Gracias a la misericordiosa ternura de nuestro Dios, nos visitará el Sol que nace de lo alto para iluminar a los que están en las tinieblas y en sombras de muerte, y guiar nuestros pasos por el camino de la paz. (Lc 1, 78-79)

            Este mes celebramos la solemnidad del nacimiento de Nuestro Señor Jesucristo. Porque Dios ha puesto su morada entre nosotros (Jn 1,14) nos llenamos de alegría: la Palabra se hizo carne, Dios se hace hombre para compartir su divinidad y ofrecernos su salvación.

            Nuestros mayores nos han transmitido muchas tradiciones para celebrar cristianamente esta alegría. Hoy muchas de ellas corren peligro de desaparecer bien sea por la avalancha mediática de otros valores que pretender suplantar la verdadera navidad por el consumismo y la búsqueda desenfrenada de placer; o porque por temor a la delincuencia se tiene miedo a ir a las misas de aguinaldo, Nochebuena o Nochevieja. Es obligación de las autoridades resolver o disminuir la violencia, pero también podemos encontrar soluciones creativas organizando nuestras comunidades para evitar inconvenientes, como por ejemplo ir a los Iglesias y Capillas en grupos numerosos. En cualquier caso, la iniciativa de los fieles puede encontrar caminos para que todos participemos de estas celebraciones navideñas que afianzan nuestra fe.

            No olvidemos que la Navidad es el nacimiento del Señor. ¡Él es el cumpleañero! Más que pensar sólo en los regalos para los niños y para los que queremos, pensemos también qué regalo podemos hacer a Jesús en su cumpleaños.
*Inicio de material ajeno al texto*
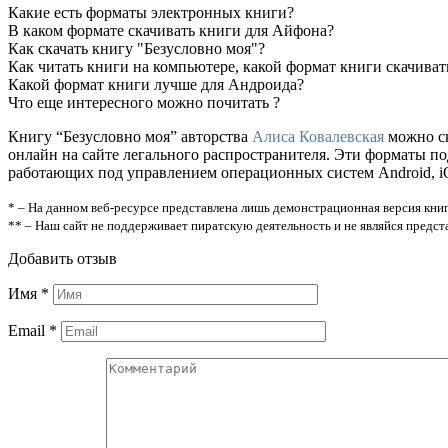
Какие есть форматы электронных книги?
В каком формате скачивать книги для Айфона?
Как скачать книгу "Безусловно моя"?
Как читать книги на компьютере, какой формат книги скачиват
Какой формат книги лучше для Андроида?
Что еще интересного можно почитать ?
Книгу “Безусловно моя” авторства
Алиса Ковалевская
можно ск
онлайн на сайте легального распространителя. Эти форматы п
работающих под управлением операционных систем Android, iOS
* – На данном веб-ресурсе представлена лишь демонстрационная версия книг
** – Наш сайт не поддерживает пиратскую деятельность и не являйся предс
Добавить отзыв
Имя
*
Email
*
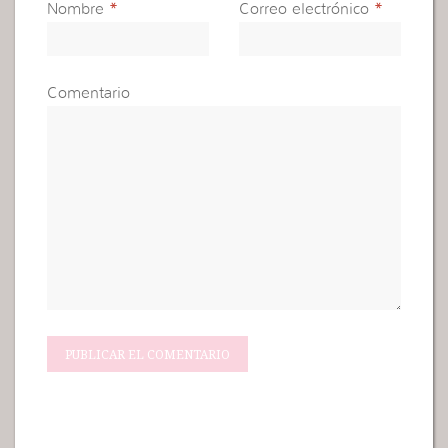
Nombre
*
Correo electrónico
*
Comentario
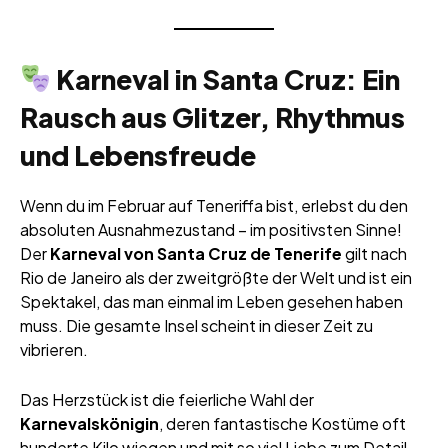
Karneval in Santa Cruz: Ein
Rausch aus Glitzer, Rhythmus
und Lebensfreude
Wenn du im Februar auf Teneriffa bist, erlebst du den
absoluten Ausnahmezustand – im positivsten Sinne!
Der
Karneval von Santa Cruz de Tenerife
gilt nach
Rio de Janeiro als der zweitgrößte der Welt und ist ein
Spektakel, das man einmal im Leben gesehen haben
muss. Die gesamte Insel scheint in dieser Zeit zu
vibrieren.
Das Herzstück ist die feierliche Wahl der
Karnevalskönigin
, deren fantastische Kostüme oft
hunderte Kilo wiegen und mit so viel Liebe zum Detail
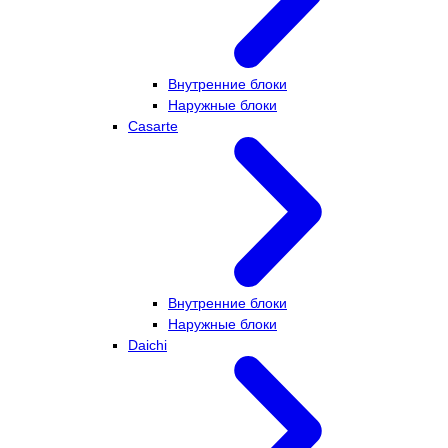
Внутренние блоки
Наружные блоки
Casarte
Внутренние блоки
Наружные блоки
Daichi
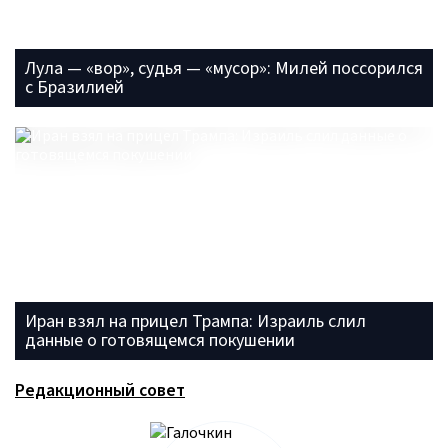
Лула — «вор», судья — «мусор»: Милей поссорился
с Бразилией
Иран взял на прицел Трампа: Израиль слил
данные о готовящемся покушении
Редакционный совет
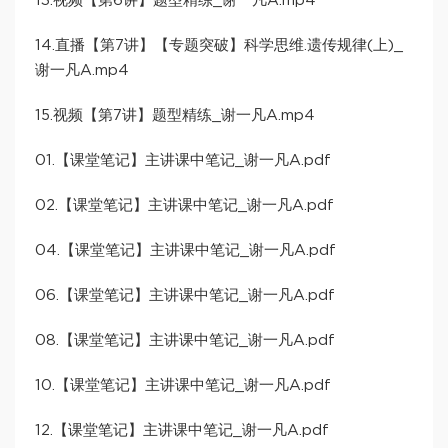
13.视频【第6讲】题型精练_谢一凡A.mp4
14.直播【第7讲】【专题突破】科学思维.遗传规律(上)_
谢一凡A.mp4
15.视频【第7讲】题型精练_谢一凡A.mp4
01.【课堂笔记】主讲课中笔记_谢一凡A.pdf
02.【课堂笔记】主讲课中笔记_谢一凡A.pdf
04.【课堂笔记】主讲课中笔记_谢一凡A.pdf
06.【课堂笔记】主讲课中笔记_谢一凡A.pdf
08.【课堂笔记】主讲课中笔记_谢一凡A.pdf
10.【课堂笔记】主讲课中笔记_谢一凡A.pdf
12.【课堂笔记】主讲课中笔记_谢一凡A.pdf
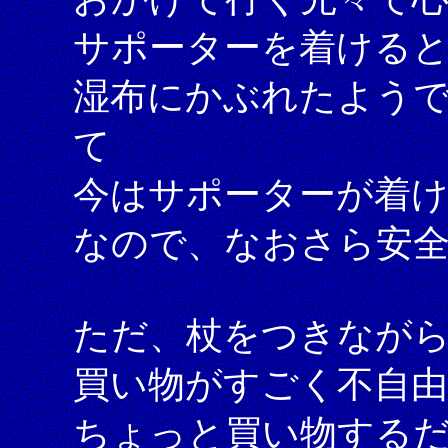
サポーターを着ける
湿布にかぶれたよう
て
今はサポーターが着
なので、なおさら安
ただ、杖をつきなが
買い物がすごく不自
ちょっと買い物する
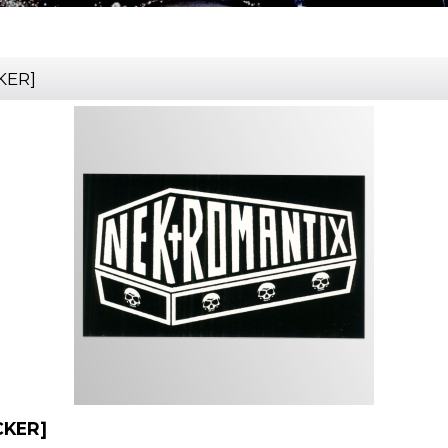
KER
]
CKER
]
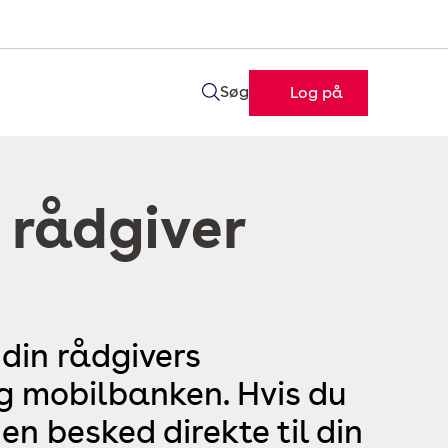
Søg
Log på
 rådgiver
 din rådgivers
og mobilbanken. Hvis du
en besked direkte til din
            En este mi primer año de servicio entre ustedes quiero desearles lo mejor para esta Navidad. Visitaré el mayor número de parroquias para compartir con ustedes las misas de aguinaldo y bendiciones de los nacimientos. Que todos participemos con alegría de las celebraciones decembrinas. Que no nos apartemos de la gracia y de las bendiciones de Dios. Que podamos llevar a todos la alegría del Evangelio. Que la Virgen María nos ayude a esperar y recibir al Niño Jesús que nace entre nosotros.

            Con mi paternal bendición,


+Raúl
Obispo de La Guaira.


Postdata: Sigan rezando por mí, como yo lo hago por ustedes. Una oración especial por nuestro querido Mons. Tomás Jesús Zárraga Colmenares para que recupere su salud.